Dataset extract:
-- Opening Marker --

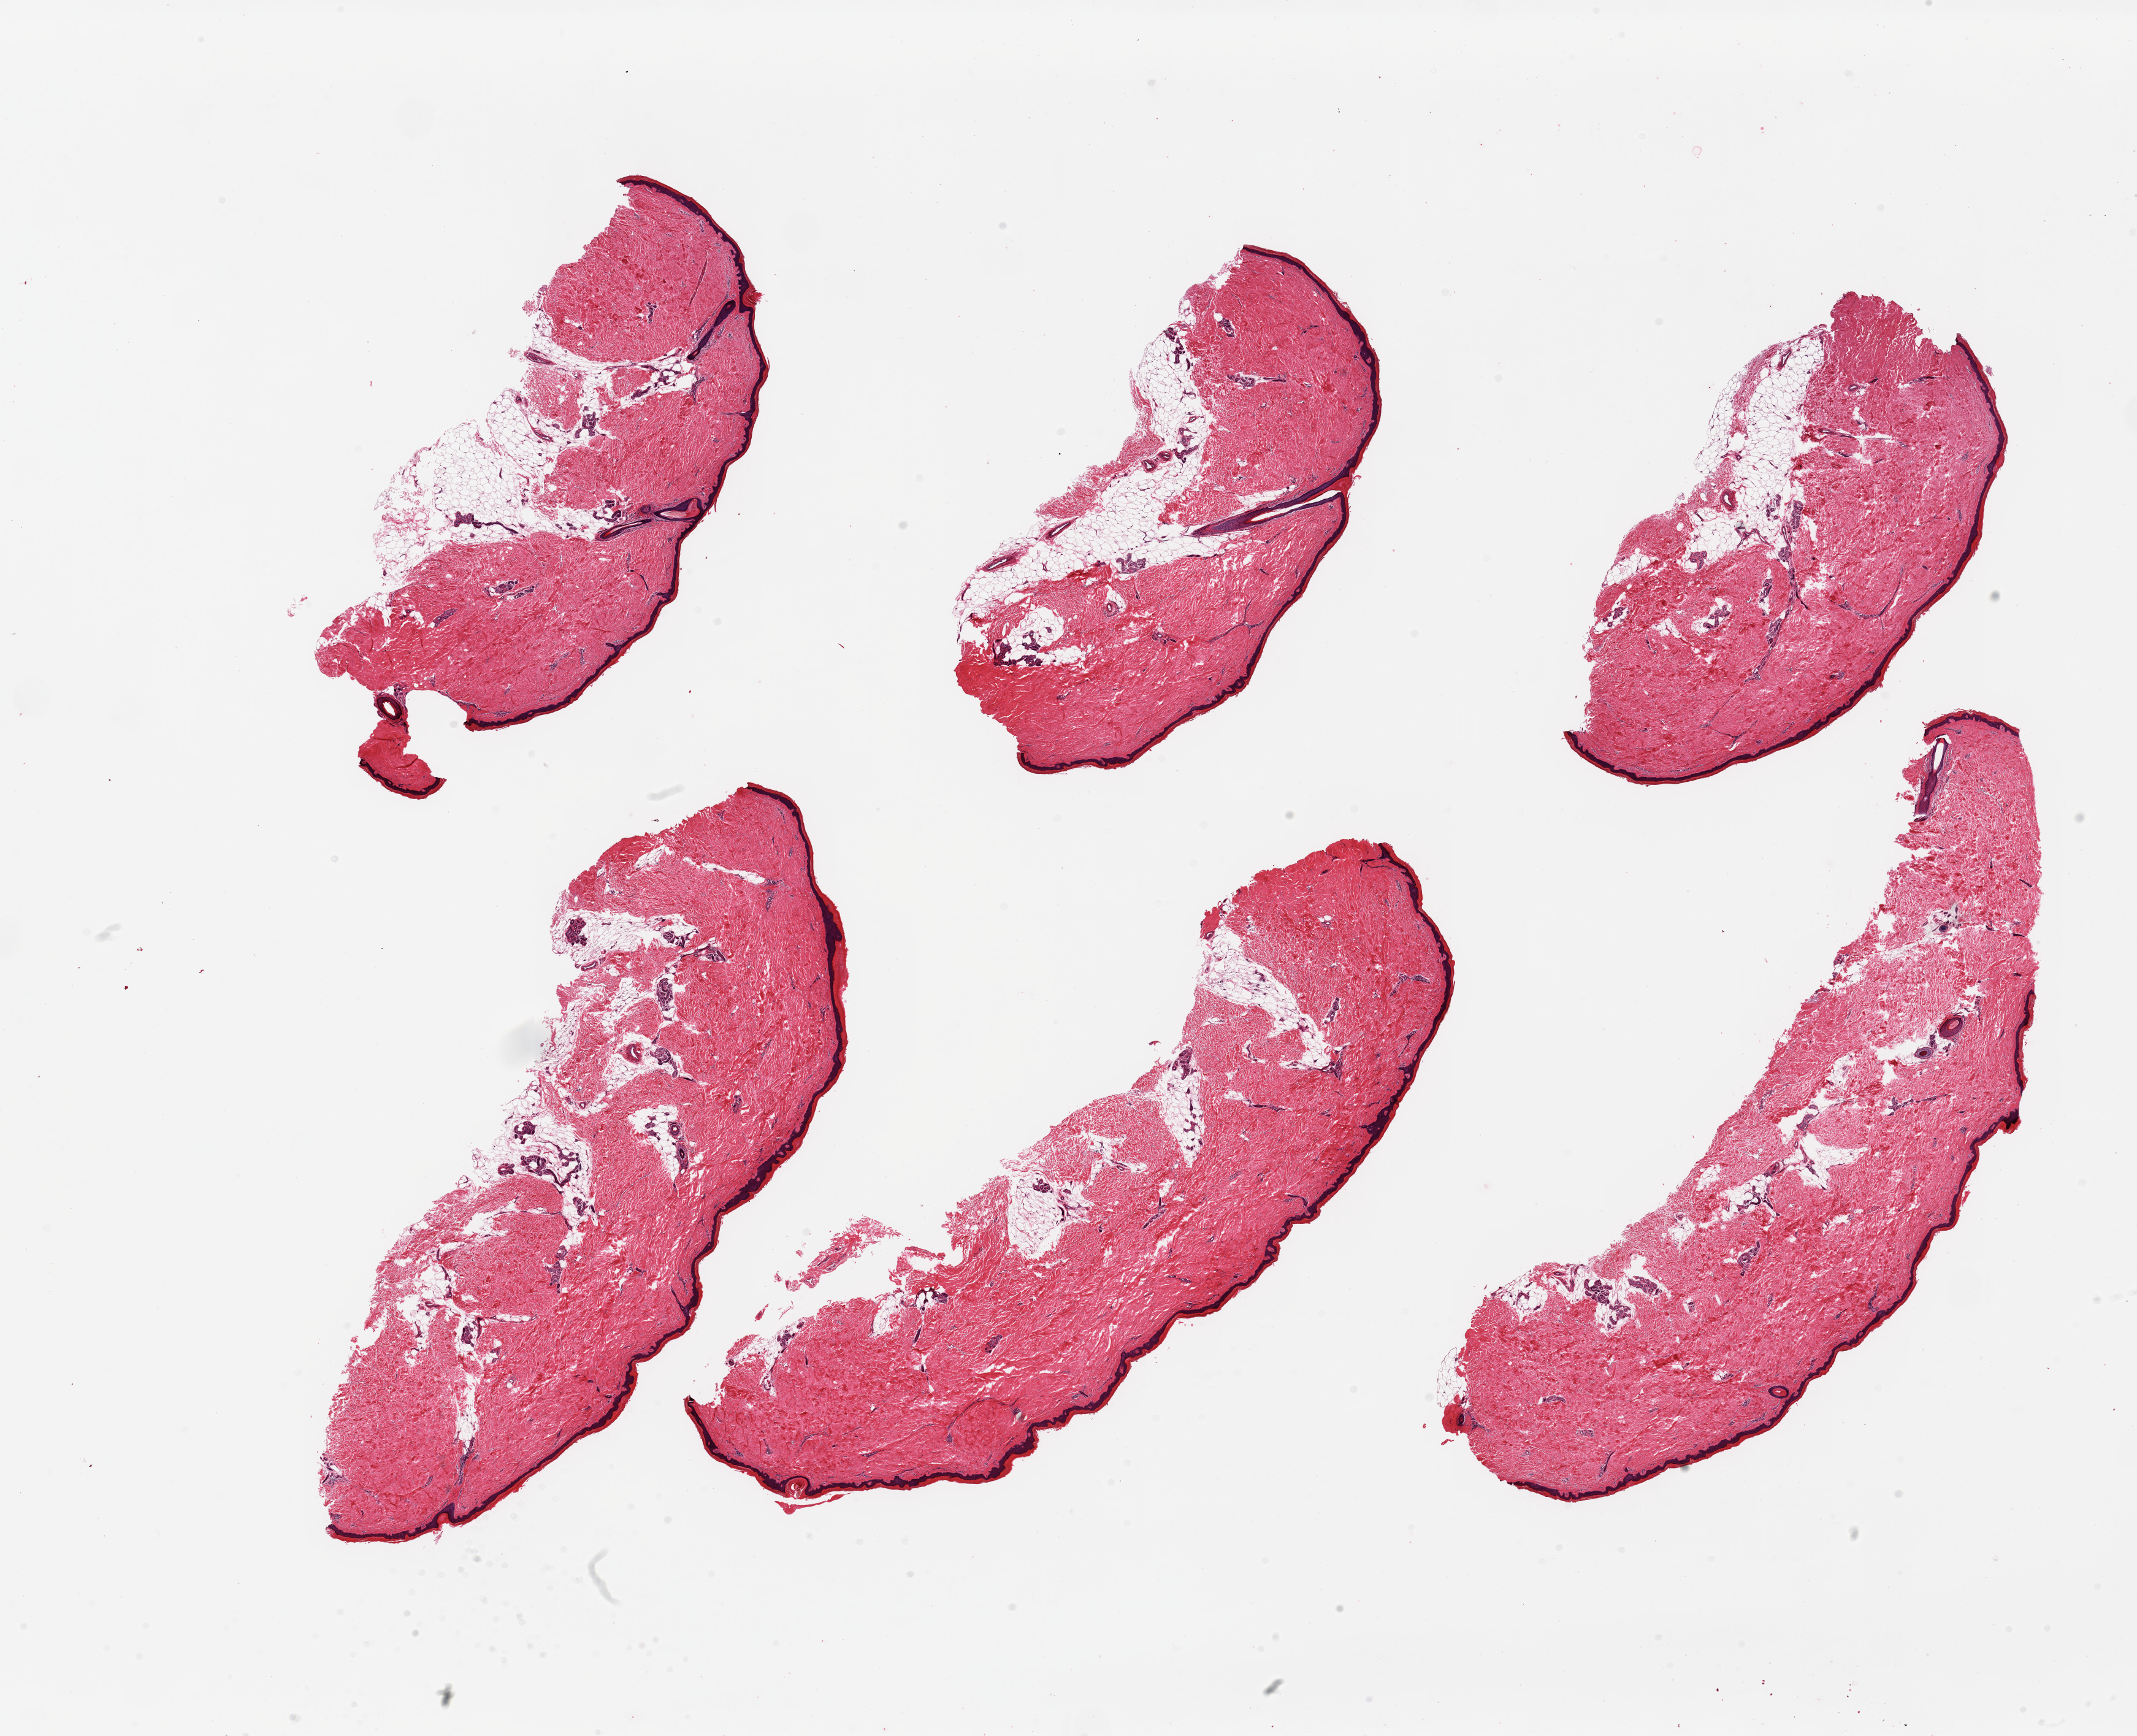
Digitized haematoxylin and eosin-stained section — whole scanned area (about 27.6 x 22.4 mm) shown as a low-resolution overview. PAXgene-fixed, paraffin-embedded tissue. Section of skin of lower leg (target tissue). Donor tissue sample.
Pathologist's review note for this sample: 6 pieces, focal adherent fat up to ~1mm; squamous epithelium is ~60 microns.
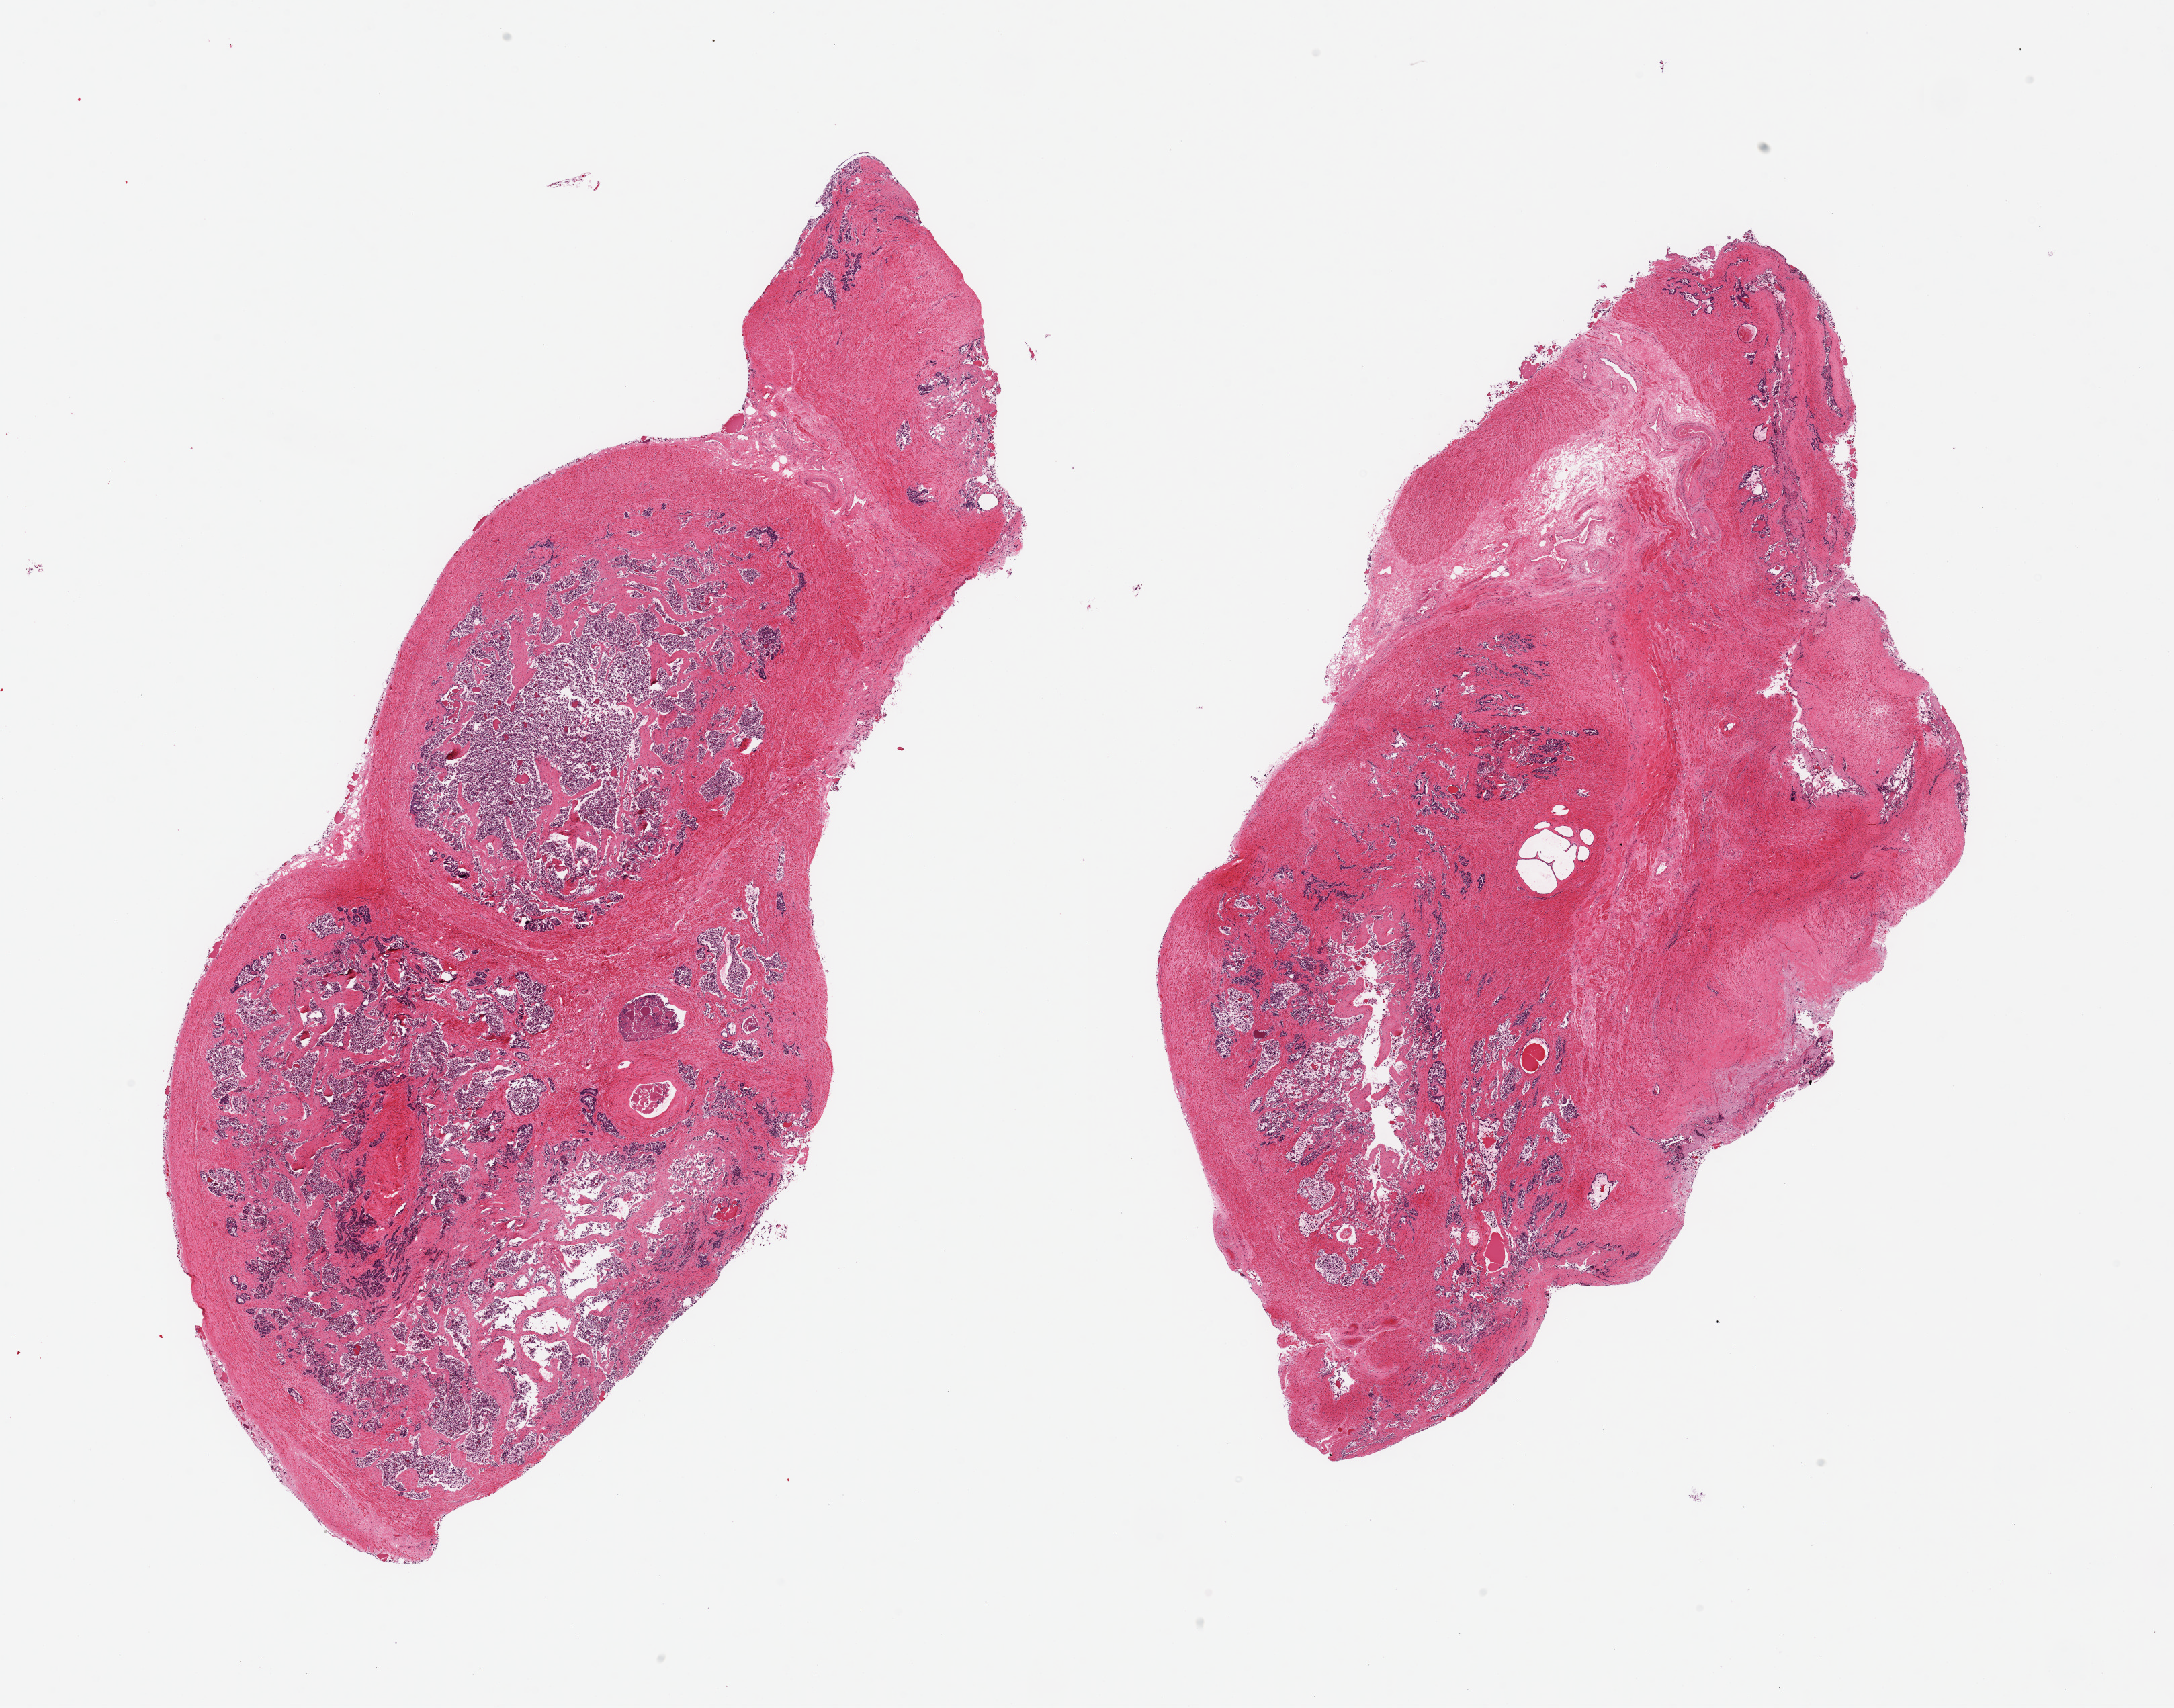
Whole-slide image, haematoxylin and eosin stain, a low-resolution overview of the entire scanned area, about 25.6 x 20.1 mm, PAXgene-fixed, paraffin-embedded tissue, section of prostate (target tissue), tissue donor sample. Donor sex: male.
* reviewer comment on this tissue sample: 2 pieces, advanced glandular autolysis; by pattern and yellow pigment in autolyzed mucosa (rep) this is seminal vesicle, not prostate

-- Closing Marker --

Exercise prompt: Work out how many lines of the data include the word "Donor", and write that number alone.

Output of the exercise: 2